Und ich treffe auch jemanden. Nämlich Birte, unsere Sylter „Merret reicht‘s“- Chefin, die den gesamten November in Venedig verbringt, um mal ein wenig Abstand zu gewinnen von den anstrengenden Sylter Querelen – und sicher auch, um, wie ich, zu schauen, wie es an anderen Orten so läuft, die von allzu vielen Touristen drangsaliert werden:

Nachtrag: Heute früh erreicht mich nachfolgender Newsletter von Birte, die auch in Venedig für unsere Heimatinsel tätig ist. Aus aktuellem Anlass möchte ich Euch diese nicht vorenthalten:

„Liebe Merrets,
unser ehemaliger Bürgermeister Nikolas Häckel ist vor wenigen Tagen verstorben.
Ich persönlich bin tief betroffen, traurig und voller Respekt für dieses kurze Leben.
Ausgerechnet von seiner Heimatinsel musste er in den letzten Jahren öffentlich so viel Grobheit gegenüber seiner Person und Einmischung in sein Privatleben ertragen, wie wohl niemand anderer bisher.
Streckenweise war es schon eine Zumutung, das als Außenstehende-r miterleben zu müssen.
Ganz anders der Nachruf in der Sylter Rundschau heute, und das ist aus meiner Sicht mehr als angemessen.
Den Text hat der Verlag durch Redakteure vom Festland schreiben lassen. Das zeigt mir persönlich einerseits einen letzten Funken Taktgefühl, weil es andererseits auch beweist, dass man über die permanente Demütigung und dauernden Diffamierungen seiner Person in den vergangenen Jahren aus der örtlichen Redaktion genau Bescheid weiß….

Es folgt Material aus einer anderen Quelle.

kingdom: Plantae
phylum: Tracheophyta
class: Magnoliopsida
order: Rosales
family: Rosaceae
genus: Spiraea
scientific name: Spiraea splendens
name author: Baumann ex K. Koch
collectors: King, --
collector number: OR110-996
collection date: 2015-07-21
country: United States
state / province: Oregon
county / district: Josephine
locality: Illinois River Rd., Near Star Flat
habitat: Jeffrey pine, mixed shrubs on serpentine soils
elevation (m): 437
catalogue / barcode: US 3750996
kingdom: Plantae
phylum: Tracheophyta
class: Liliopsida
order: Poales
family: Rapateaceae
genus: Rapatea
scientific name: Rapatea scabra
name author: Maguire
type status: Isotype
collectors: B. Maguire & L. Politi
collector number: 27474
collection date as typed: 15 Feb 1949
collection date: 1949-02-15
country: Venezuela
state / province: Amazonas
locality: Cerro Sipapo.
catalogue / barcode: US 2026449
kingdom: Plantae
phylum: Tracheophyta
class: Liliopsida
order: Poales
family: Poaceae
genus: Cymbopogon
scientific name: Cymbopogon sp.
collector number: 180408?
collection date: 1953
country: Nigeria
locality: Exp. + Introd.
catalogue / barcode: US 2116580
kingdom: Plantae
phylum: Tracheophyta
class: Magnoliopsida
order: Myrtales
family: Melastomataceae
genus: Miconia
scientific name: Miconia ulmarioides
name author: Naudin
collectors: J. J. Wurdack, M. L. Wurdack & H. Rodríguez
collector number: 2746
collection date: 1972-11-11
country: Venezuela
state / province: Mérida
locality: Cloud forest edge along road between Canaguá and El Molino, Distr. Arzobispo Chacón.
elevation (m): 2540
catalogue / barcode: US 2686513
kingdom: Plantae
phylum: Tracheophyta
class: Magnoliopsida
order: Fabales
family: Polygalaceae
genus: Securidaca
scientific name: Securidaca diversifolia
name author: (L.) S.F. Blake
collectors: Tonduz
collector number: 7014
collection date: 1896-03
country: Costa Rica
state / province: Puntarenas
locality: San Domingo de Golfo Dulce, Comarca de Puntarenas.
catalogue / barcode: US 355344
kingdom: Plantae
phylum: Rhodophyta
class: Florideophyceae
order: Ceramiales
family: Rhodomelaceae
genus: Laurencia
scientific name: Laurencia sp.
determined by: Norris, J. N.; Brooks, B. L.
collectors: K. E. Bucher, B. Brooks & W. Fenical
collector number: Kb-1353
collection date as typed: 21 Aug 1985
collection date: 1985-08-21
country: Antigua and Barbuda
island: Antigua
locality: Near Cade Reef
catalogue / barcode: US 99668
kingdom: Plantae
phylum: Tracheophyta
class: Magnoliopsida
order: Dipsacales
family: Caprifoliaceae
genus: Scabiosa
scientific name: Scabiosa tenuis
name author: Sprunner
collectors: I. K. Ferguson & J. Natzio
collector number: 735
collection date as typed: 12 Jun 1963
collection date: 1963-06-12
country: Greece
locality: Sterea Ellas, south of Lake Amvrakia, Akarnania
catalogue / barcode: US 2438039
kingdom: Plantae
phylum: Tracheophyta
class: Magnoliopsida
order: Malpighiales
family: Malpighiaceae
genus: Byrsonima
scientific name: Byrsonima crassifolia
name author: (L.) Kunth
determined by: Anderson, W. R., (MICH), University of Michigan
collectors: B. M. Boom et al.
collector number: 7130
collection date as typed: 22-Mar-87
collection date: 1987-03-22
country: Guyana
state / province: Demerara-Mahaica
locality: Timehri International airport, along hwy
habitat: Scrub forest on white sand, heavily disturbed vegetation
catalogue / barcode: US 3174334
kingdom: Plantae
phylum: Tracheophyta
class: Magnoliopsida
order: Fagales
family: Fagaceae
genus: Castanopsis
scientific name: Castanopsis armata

Auch an dieser Stelle sollte sich auf Sylt im Miteinander vieles, endlich und schnell ändern.
Als Bürgernetzwerk hat er uns von der ersten Stunde der Gründung an unterstützt.
Im Rahmen seiner Möglichkeiten und unter dem großem Druck, der auf ihn ausgeübt wurde, hat er uns gegenüber für Transparenz und Informationen aus dem Rathaus gesorgt.
Das bleibt von uns Bürgern Ihm gegenüber vor allem anderen anzuerkennen.
Er war uns immer ein aufmerksamer Zuhörer, und unsere Gespräche und Diskussionen von gegenseitigem Respekt , Fairness und Vertrauen geprägt.
Auf dieser Grundlage werden wir sein Andenken bewahren.